INFORMATION SHOWN below:

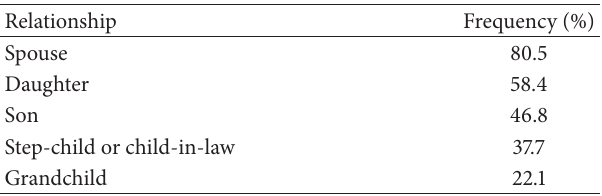
Table2:Fivemostfrequentlyreportedfamilyrelationshipsreported by respondents with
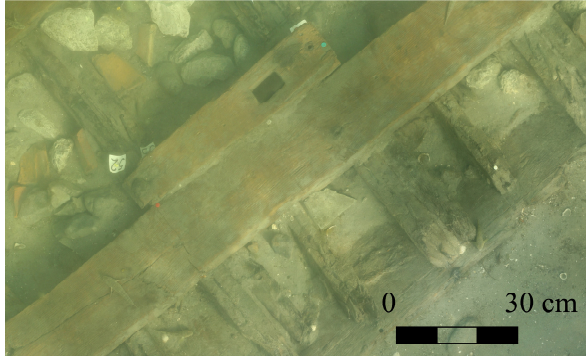
Figure 6. Orthophoto mosaic of the Phanagorian ship. A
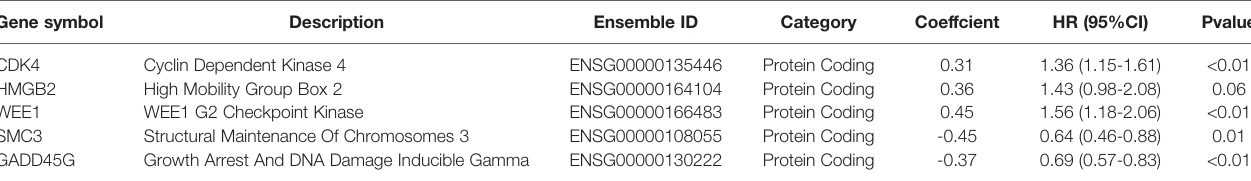
TABLE 2 | The information of 5 DNA repair genes constructing the prognostic risk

End of INFORMATION SHOWN.

- TASK -
Return all of the material above unchanged, minus its pictures.

- RESPONSE BOX -
Table2:Fivemostfrequentlyreportedfamilyrelationshipsreported by respondents with
Figure 6. Orthophoto mosaic of the Phanagorian ship. A
TABLE 2 | The information of 5 DNA repair genes constructing the prognostic risk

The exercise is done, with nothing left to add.